|Rescued manatees living it up at Atlantis|
Guardian Senior Reporter
Published: Oct 20, 2011
Two manatees rescued from Nassau Harbour by marine mammal experts on Saturday, seemed to be settling in quite comfortably at their new home in the Atlantis resort on Paradise Island yesterday.
When The Nassau Guardian visited Paradise Island, 25-year-old, 1,200 pound Rita and her male calf Georgie swam lazily in a deep pool at the resort’s marine quarantine facility as caretakers gave them buckets of lettuce and fresh water from a hose.
And while residents of Spanish Wells, North Eleuthera took to Rita and Georgie’s Facebook page to demand that the popular sea cows be returned to their former home in that island’s harbor, it doesn’t appear they’ll be leaving anytime soon.
Atlantis vice president of Marine Mammal Operations Terry Corbett said that Rita and Georgie will be quarantined for the next few weeks, and after that the pair’s future is uncertain.
“It’s up to the government to decide what the best position and disposition for the mom and calf would be,” said Corbett.

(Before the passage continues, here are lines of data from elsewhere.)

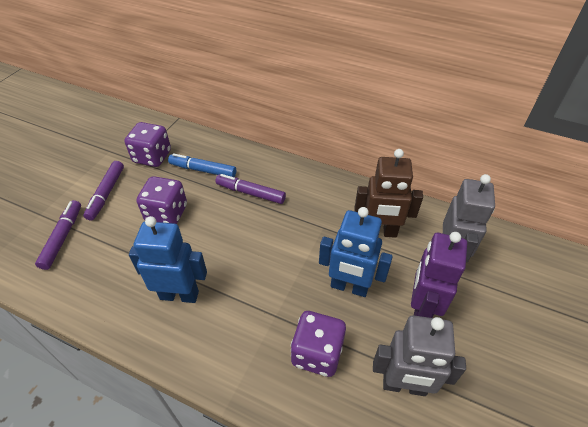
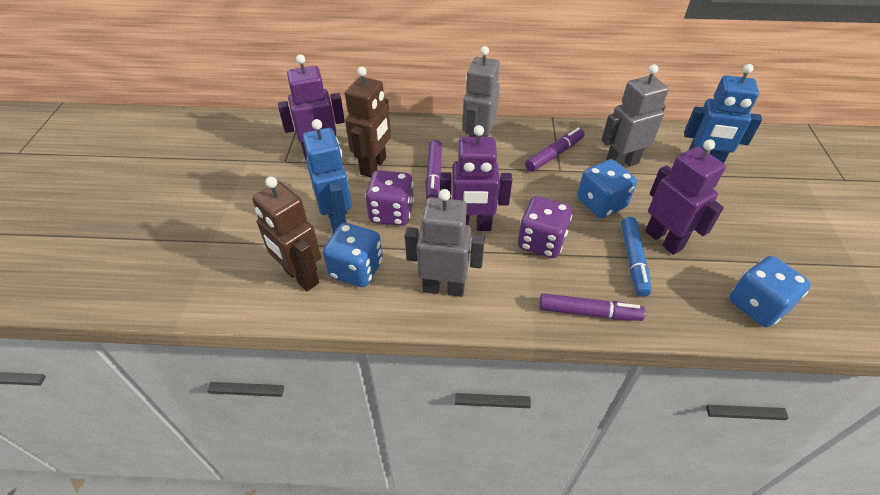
blue dice: none = 0 -> [323,223,383,287] [577,159,637,218] [729,256,811,327] = 3
brown robot: [355,149,423,238] = 1 -> [252,177,321,291] [345,67,391,178] = 2
grey robot: [373,315,466,396] [443,174,495,262] = 2 -> [405,189,485,297] [462,46,500,137] [601,64,669,167] = 3
purple dice: [125,122,171,167] [136,176,187,224] [291,311,346,377] = 3 -> [365,170,414,226] [518,196,572,258] = 2
purple robot: [411,232,467,318] = 1 -> [278,54,345,160] [440,125,512,231] [645,139,726,255] = 3

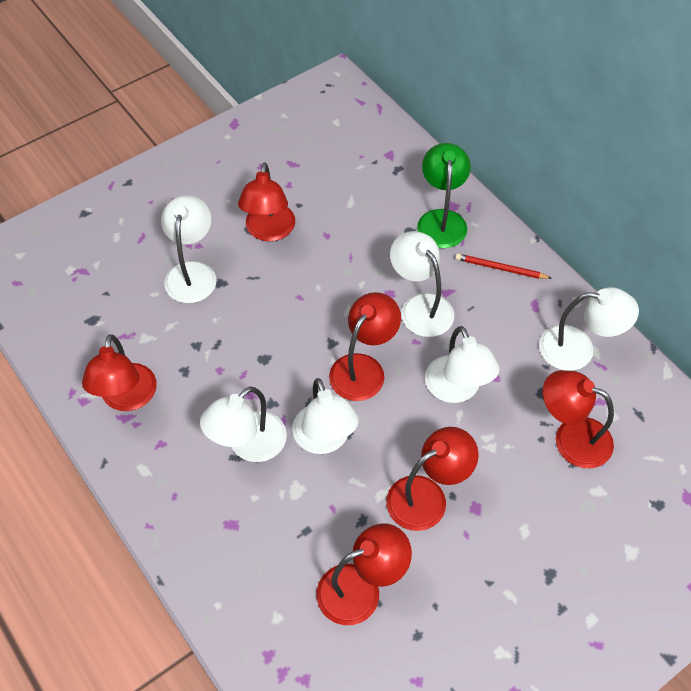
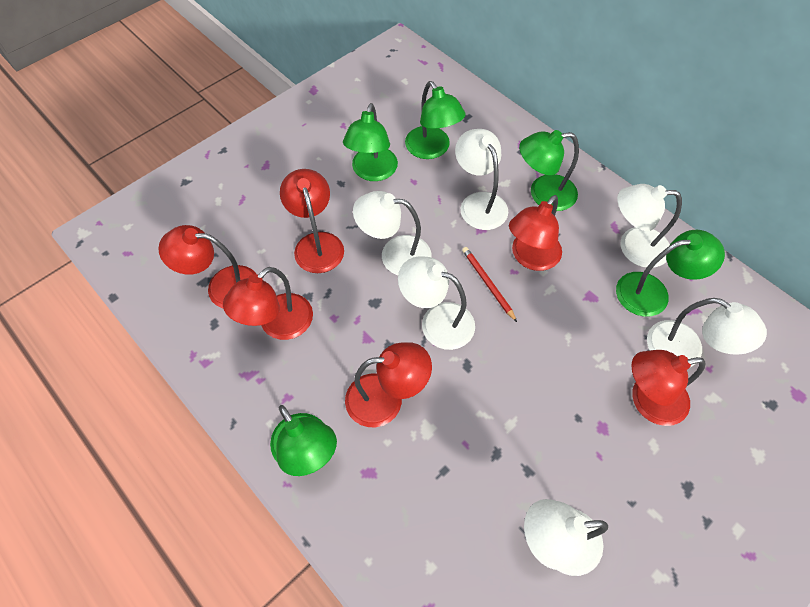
green lamp: [417,143,471,248] = 1 -> [270,405,337,476] [343,103,398,181] [405,81,465,159] [519,130,579,211] [616,230,725,317] = 5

“Either to release them back into waters, find a safe sanctuary for them, or take them back to Florida where the manatee population is, or to keep them here and observe them for a while longer. It’s tough to release manatees in the winter because they do rely on warm water. We’re just doing what they (the Department of Marine Resources) tells us to do.”
Corbett said Atlantis officials have not discussed the possibility of permanently housing Rita and Georgie, who showed up in the harbor last week Tuesday.
The main concern was to get the endangered animals out of the busy harbor, said Corbett. “Mortality rates for manatees (are) mostly due to boat strikes,” she explained.
Direction of Marine Resources Michael Braynen said that the government is considering having the manatees relocated to Florida, releasing them into the sea, or having them remain in captivity.
He said that it would be costly to have them transported to Florida, however, he pointed out that nothing has been decided.
Now, said Corbett, Atlantis’ team of marine experts will focus on making sure they are comfortable, well fed and healthy.
“We’re flying in a manatee specialist – a veterinarian. He gets here on Sunday to do a full health assessment of mom and calf,” she said.
“Every marine mammal is subject to certain viruses that are in the marine environment. So anytime we bring in a stranded marine mammal we have a panel of tests that we run for these viruses to see if (the animals) are carriers, to document if they need further treatment or whatever.”
Corbett said Atlantis has contacted the U.S. Fish and Wildlife Service, which is the agency overseeing the manatee population in Florida.
“They’re very happy that they’re safe and out of harm’s way,” she said.
There are about 3,300 manatees in Florida.
Rita and Georgie are the only known manatees in The Bahamas.